AVALIAÇÃO A Brigada Militar de Porto Alegre não confirmou o número de participantes, mas os organizadores acreditam que a capital gaúcha presenciou ontem o maior comício de sua história. “Eu não sou Lula, mas fiquei impressionado com a fidelidade dessas pessoas a ele”, disse o advogado, empresário e escritor Sérgio Calarin, de 37 anos. O petista, que fez questão de estar acompanhado do pré-candidata do PCdoB ao Planalto, a deputada estadual Manuela D’Ávila, foi interrompido diversas vezes pela multidão.
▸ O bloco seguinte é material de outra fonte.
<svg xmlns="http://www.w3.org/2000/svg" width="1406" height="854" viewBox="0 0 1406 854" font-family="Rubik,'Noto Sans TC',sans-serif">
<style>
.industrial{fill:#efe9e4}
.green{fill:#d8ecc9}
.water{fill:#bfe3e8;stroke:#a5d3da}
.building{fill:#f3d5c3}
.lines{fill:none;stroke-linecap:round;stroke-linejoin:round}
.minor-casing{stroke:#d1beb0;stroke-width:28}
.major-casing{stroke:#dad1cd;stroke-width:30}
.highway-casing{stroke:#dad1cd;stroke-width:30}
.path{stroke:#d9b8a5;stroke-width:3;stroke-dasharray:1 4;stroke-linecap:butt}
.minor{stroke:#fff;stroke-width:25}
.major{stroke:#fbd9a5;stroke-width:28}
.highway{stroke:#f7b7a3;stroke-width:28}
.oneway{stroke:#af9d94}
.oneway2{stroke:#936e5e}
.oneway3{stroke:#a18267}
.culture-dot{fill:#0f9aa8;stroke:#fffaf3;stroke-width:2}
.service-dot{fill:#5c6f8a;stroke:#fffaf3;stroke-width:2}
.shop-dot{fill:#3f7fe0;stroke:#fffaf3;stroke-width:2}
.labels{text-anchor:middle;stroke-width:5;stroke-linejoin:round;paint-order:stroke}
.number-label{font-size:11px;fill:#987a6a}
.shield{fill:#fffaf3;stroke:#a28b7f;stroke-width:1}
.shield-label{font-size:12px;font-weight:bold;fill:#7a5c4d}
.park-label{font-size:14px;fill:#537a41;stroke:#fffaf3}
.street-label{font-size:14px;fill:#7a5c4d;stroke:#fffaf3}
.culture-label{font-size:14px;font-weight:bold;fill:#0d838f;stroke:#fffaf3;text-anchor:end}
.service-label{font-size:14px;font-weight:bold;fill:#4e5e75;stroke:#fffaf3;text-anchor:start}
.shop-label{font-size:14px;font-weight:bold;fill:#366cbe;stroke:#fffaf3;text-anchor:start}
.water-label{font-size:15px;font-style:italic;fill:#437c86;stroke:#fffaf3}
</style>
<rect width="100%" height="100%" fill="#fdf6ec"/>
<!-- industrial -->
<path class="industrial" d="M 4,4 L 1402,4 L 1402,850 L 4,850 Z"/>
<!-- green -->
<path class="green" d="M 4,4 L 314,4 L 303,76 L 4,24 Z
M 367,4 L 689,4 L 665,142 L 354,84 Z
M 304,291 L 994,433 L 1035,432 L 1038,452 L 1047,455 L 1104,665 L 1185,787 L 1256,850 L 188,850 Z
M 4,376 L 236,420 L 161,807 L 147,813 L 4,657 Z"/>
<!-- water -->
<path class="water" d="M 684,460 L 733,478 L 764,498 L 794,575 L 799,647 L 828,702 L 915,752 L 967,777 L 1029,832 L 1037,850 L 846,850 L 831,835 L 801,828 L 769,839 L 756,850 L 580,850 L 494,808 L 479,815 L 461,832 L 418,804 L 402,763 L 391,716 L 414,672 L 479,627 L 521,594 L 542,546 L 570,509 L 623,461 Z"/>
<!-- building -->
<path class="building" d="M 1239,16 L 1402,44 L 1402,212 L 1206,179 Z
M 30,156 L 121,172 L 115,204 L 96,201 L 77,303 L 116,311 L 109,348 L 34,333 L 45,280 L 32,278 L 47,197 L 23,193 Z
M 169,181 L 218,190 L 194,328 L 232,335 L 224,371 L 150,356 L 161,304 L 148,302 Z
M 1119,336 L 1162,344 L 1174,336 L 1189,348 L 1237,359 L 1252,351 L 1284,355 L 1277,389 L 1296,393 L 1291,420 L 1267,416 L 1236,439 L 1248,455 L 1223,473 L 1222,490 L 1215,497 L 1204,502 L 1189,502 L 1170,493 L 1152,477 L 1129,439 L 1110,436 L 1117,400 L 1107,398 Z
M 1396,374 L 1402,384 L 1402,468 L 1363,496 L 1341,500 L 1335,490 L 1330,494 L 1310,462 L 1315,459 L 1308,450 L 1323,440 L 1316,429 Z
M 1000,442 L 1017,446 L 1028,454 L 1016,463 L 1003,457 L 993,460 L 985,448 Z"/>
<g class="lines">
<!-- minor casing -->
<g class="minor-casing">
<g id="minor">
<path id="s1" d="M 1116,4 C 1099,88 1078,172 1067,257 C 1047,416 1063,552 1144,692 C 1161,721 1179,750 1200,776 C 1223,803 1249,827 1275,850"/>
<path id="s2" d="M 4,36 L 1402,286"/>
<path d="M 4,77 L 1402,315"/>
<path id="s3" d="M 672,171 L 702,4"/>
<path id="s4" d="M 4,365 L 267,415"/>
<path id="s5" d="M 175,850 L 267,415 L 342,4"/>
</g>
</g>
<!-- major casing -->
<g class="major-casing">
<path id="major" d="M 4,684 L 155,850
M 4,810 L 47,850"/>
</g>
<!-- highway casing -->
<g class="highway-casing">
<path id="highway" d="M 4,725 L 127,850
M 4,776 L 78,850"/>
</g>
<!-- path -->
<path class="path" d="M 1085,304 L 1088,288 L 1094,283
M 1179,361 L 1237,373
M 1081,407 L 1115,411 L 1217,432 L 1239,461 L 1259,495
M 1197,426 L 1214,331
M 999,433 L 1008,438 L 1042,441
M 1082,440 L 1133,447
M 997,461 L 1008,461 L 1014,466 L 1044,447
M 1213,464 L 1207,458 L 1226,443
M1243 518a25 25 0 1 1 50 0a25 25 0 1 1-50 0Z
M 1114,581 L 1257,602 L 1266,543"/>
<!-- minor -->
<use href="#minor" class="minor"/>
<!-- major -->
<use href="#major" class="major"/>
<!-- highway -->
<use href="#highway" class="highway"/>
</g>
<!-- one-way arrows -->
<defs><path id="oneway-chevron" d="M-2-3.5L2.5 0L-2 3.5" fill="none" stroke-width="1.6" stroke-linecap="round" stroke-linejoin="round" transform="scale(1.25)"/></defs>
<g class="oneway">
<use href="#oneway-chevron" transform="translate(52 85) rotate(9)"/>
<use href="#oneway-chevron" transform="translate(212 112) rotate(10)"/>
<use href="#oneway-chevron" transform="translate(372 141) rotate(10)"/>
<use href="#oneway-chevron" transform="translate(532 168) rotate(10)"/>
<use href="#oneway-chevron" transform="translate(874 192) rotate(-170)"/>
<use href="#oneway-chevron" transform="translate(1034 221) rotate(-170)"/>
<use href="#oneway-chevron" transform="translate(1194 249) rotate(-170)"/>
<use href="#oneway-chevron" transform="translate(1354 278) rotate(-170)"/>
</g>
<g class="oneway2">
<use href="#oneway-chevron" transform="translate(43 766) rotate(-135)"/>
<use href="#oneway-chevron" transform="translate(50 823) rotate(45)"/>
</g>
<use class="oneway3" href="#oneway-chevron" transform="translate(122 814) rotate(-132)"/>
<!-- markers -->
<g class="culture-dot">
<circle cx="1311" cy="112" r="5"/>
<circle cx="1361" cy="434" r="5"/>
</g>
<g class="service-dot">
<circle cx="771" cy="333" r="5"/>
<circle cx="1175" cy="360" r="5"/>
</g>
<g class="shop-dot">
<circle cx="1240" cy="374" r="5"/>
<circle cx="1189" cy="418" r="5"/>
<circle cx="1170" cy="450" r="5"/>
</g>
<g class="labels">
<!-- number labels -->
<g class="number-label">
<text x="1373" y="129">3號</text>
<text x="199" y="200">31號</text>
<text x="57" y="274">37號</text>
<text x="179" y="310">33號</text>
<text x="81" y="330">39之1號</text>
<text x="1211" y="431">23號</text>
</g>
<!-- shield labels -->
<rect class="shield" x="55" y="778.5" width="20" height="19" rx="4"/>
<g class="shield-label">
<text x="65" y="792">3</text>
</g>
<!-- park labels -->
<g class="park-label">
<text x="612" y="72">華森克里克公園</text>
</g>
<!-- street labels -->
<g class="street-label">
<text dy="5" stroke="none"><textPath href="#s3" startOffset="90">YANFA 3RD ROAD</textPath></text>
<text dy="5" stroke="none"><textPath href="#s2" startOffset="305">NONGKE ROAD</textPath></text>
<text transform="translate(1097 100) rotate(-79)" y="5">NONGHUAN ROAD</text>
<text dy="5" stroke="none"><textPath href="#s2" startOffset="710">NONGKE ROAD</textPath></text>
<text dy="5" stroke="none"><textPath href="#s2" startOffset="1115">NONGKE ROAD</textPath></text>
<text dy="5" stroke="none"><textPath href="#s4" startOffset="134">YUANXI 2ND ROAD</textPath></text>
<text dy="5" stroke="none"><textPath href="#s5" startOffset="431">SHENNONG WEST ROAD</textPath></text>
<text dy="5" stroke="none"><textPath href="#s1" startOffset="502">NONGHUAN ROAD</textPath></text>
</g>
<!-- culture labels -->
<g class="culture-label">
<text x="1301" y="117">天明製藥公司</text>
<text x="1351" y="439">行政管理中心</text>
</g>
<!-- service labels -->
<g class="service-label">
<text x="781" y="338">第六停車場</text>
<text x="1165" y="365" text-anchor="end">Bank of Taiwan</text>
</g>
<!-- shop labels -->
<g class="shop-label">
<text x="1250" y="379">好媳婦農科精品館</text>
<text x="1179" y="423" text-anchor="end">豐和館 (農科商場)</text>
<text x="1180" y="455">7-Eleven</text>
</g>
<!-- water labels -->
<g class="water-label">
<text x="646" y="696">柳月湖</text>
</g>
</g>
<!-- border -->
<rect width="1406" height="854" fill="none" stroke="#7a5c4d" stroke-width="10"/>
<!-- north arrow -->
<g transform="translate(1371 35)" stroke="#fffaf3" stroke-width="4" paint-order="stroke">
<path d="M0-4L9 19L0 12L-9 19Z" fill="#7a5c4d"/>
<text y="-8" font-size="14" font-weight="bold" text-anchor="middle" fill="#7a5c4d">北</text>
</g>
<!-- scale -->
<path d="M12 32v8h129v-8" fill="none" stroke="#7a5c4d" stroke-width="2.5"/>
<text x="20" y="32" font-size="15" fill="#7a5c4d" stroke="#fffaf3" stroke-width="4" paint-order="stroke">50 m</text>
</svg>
Desde que o Supremo Tribunal Federal (STF) decidiu autorizar a prisão a partir da segunda instância da Justiça, essa etapa de uma ação penal passou a ser a mais esperada pelas partes envolvidas. Mas a pena de reclusão só poderá ser decretada após esgotar todos os recursos no Tribunal Regional Federal da 4ª Região, onde ocorre o julgamento. O Ministério Público Federal (MPF) quer uma condenação maior, que contemple outros crimes. Durante a sessão de hoje, o MPF terá 30 minutos para se manifestar sobre a situação de Lula e os demais acusados. O procurador que estiver representando a instituição pode pedir mudanças na sentença definida por Sérgio Moro.
Às 8h30, o desembargador Leandro Paulsen, presidente da 8ª Turma, responsável pela análise do caso, abre a sessão. Em seguida, o juiz João Pedro Gebran Neto faz a leitura do relatório do processo, em 30 minutos. O desembargador Victor Luis dos Santos Laus também integra a equipe da turma que vai julgar o petista. O jurista João Paulo Martinelli, doutor em direito penal pela USP e coordenador do Instituto Brasileiro de Ciências Criminais, ressalta que, independentemente da decisão, existem diversos recursos que podem ser apresentados pela defesa do acusado. “Cabem recursos tanto no próprio TRF-4, quanto nos tribunais superiores. Se houver algum ponto obscuro ou duvidoso, ambíguo na decisão, cabem os embargos de declaração”, afirmou Martinelli.
MANIFESTAÇÕES Na véspera do julgamento do ex-presidente Lula, Porto Alegre e outras cidades brasileiras,inclusive Belo Horizonte, registraram manifestações a favor e contra Lula, caso de Belo Horizonte. Na capital gaúcha, os atos começaram logo cedo. Na Bahia, integrantes do Movimento dos Trabalhadores Rurais Sem-Terra (MST) bloquearam cinco rodovias federais e quatro estaduais na manhã de ontem. Em Brasília, militantes pró e contrários a Lula quase entraram em confronto na Praça dos Três Poderes após um petista ter a bandeira arrancada das mãos. A polícia reagiu e controlou o tumulto com sprays de pimenta.
A capital gaúcha, que amanheceu quente e com policiais espalhados nas principais ruas da cidade, presenciou, desde cedo, manifestações a favor de Lula. O primeiro deles seria realizado na Assembleia Legislativa do Rio Grande do Sul, mas uma pane elétrica — segundo os organizadores do ato, uma sabotagem — obrigou os manifestantes a protestarem no meio da rua. “Não tenho dúvidas de que a falta de energia foi premeditada pelo governo”, disse a deputada federal Maria do Rosário (PT).